BEGIN Extract

And I know exactly why I haven’t read this book before: It’s a collected edition, and I have an irrational dislike of collected editions. It’s not just that they’re unwieldy physical to hold while reading, but once I’ve read a novel, it’s so pleasant to put it away on a bookshelf where I can look at it admiringly afterwards.

With a collected edition it’s “I”VE GOT MORE TO READ?!?” Which is incredibly stupid, because I presumably bought the book because I wanted to read everything in it.

So these days I go out of my way to buy uncollected editions, even if it makes no economical sense. But back in those days I was a poor student, and I probably saw this on sale and thought OH BOY!

And now, thirty years later, I’m going to read it.

*gasp* It’s falling apart! Tsk! Virago! Tsk!

Oh, right. It’s a collection of her earliest (published) novels? This was published in the UK in 1987 on the heels of Atwood’s blockbuster Handmaid’s Tale novel. Which was also the impetus for me buying this book: I’d read it and loved it.

Let’s read the first two pages together.

Well, that’s seems quite promising, doesn’t it? It’s as well-written as I remember Atwood being: It flows well, it’s witty and we already get some interesting character sketches.

And… it’s, like normal literature? I mean, it’s contemporary (in 1965); it’s not genre; it’s not experimental… It feels positively odd! Is this the first contemporary literary book in this blog series? Surely not!

Let’s see… we’ve got science fiction (Woman on the Edge of Time, The Two of Them, Larque on the Wing, Last and First Men), horror (Haunted), mysteries (Magic Hour), avant-garde/experimental (The Ticket That Exploded, Downriver, Miracle of the Rose, The Place of Dead Roads, El desorden de to nombre), essays (Mind as Passion, Composed on the Tongue), classics (Jane Eyre, Oliver Twist)…

Yes! This is the first book of the kind that’s, like, what normal people actually read. The ones that are on the New York Times bestseller lists.

How odd. Either I just don’t buy those books, or they’re books that I don’t avoid reading. I think it’s the latter.

It’s a young writer’s book, kinda? Whenever possible, it goes for the funnier options. It doesn’t have much structure, but just seems to veer off into odd directions as it goes along. Which is both good and bad: It’s completely unpredictable.

At the start, I was thinking this was going to be a totally “realistic” story, but at times it feels like we’re going into proto magic realism territory, although nothing overtly magical happens. Instead these unnerving stabs of irreality take over, and they feel important in a scary way.

In the second section of the book, Atwood shifts to third person for no particular reason: When authors do stuff like that, it’s either because they want to be able to stop focusing on one particular character, but we remain as closely bound to Marian as ever, and partake in her thoughts just like before.

The other reason authors do that sort of thing is that they grow tired of writing “I” so much.

[time passes]

Oh! There is a reason! It’s brilliant! And it made me laugh out loud!

I should have had faith in Atwood. I mean, I didn’t distrust her, really, but I totally didn’t see that coming.

That was a thoroughly enjoyable read. It’s got some problems, but it’s a very smart novel. But I wonder what other people think of it, because it’s so original.

Man, that’s way off base:

This book though would only appeal to those that truly enjoy reading good English and are not looking for a good ending because this is where it definitely falls short.

END Extract
BEGIN Source material

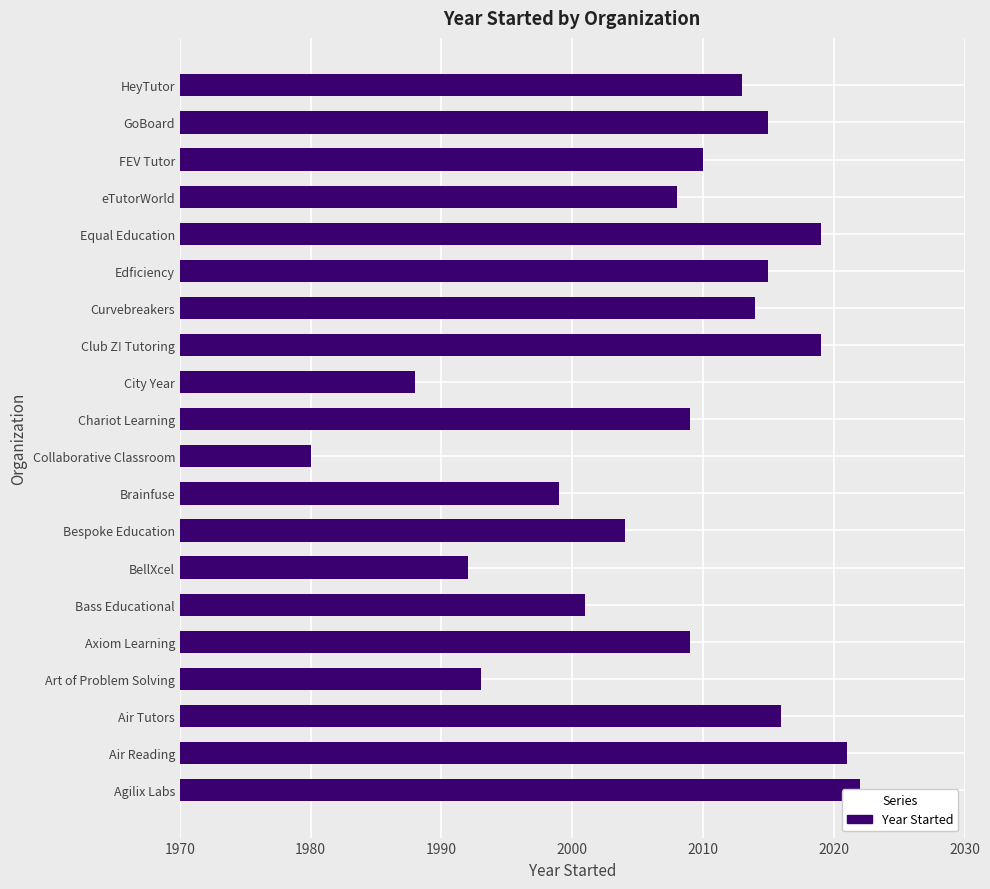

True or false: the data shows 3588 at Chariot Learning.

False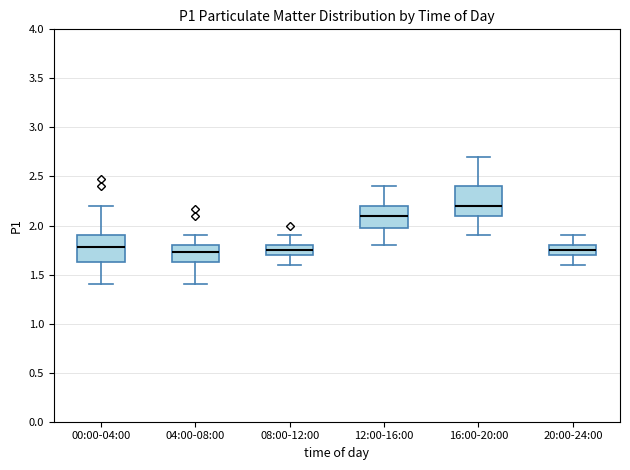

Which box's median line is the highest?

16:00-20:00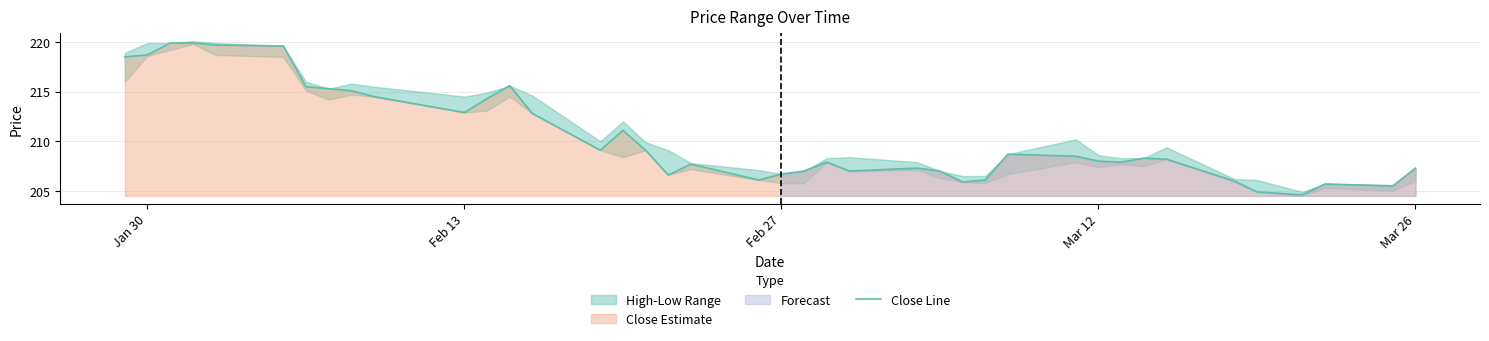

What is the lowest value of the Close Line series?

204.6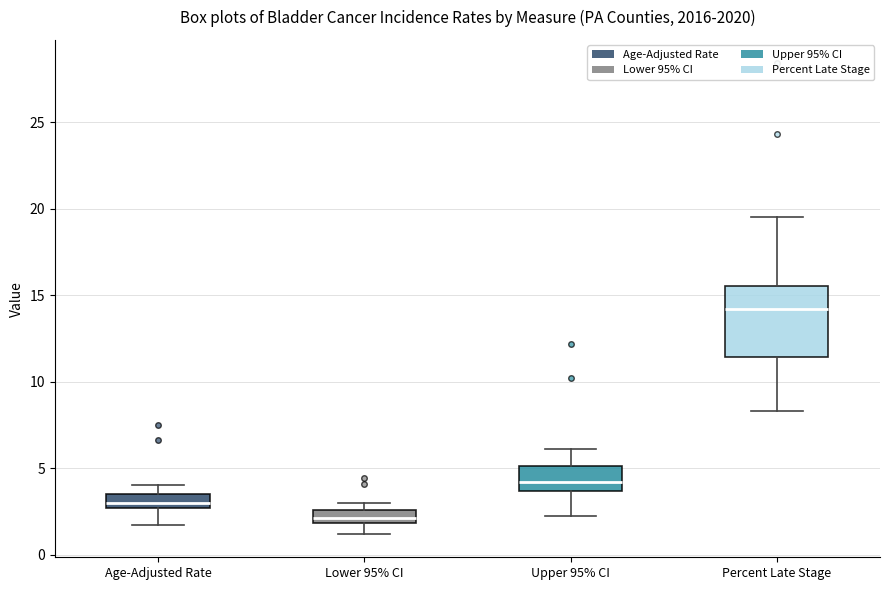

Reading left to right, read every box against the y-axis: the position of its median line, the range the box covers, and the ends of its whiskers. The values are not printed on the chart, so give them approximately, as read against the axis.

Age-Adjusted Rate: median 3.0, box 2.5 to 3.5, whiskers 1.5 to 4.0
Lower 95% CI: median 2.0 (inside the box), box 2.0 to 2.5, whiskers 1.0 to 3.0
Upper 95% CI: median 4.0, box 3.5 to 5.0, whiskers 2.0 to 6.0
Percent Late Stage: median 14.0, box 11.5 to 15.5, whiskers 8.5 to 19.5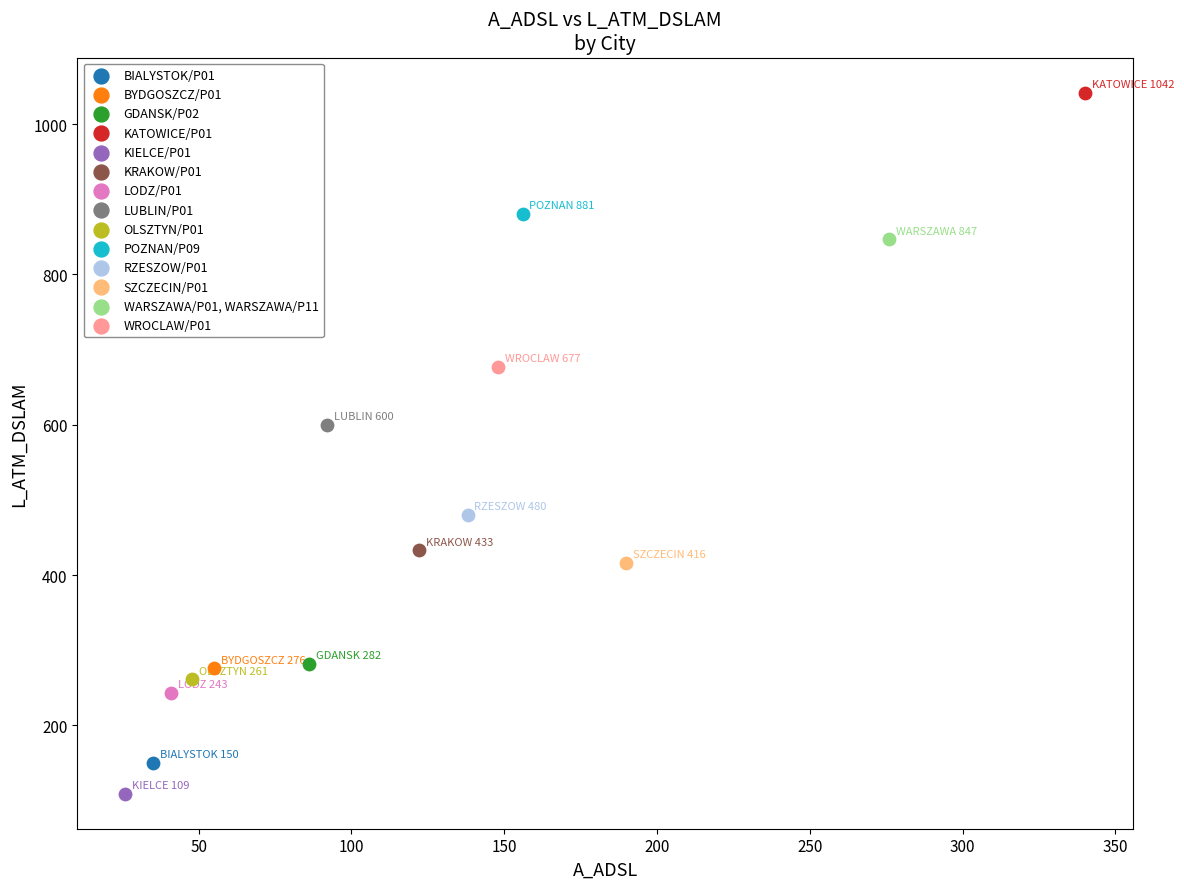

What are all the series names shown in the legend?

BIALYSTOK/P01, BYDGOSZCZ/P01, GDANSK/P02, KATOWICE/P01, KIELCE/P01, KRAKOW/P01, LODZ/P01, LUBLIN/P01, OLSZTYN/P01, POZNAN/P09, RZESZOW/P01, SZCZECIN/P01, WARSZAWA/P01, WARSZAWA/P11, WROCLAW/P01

END Source material

■ Instructions
**1.** Answer these questions about the blog post:
(a) In what year was the collected edition published in the UK?
(b) Which Atwood novel had the writer read and loved before buying the collected edition?
(c) In which section of the book does Atwood shift to third person?
**2.** Copy the passage of the blog post between "How odd. Either" and "a scary way.", inclusive.
The records have nothing to do with the blog post.

■ Exercise answers
**1.**
(a) 1987
(b) Handmaid's Tale
(c) The second section

**2.**
How odd. Either I just don’t buy those books, or they’re books that I don’t avoid reading. I think it’s the latter.

It’s a young writer’s book, kinda? Whenever possible, it goes for the funnier options. It doesn’t have much structure, but just seems to veer off into odd directions as it goes along. Which is both good and bad: It’s completely unpredictable.

At the start, I was thinking this was going to be a totally “realistic” story, but at times it feels like we’re going into proto magic realism territory, although nothing overtly magical happens. Instead these unnerving stabs of irreality take over, and they feel important in a scary way.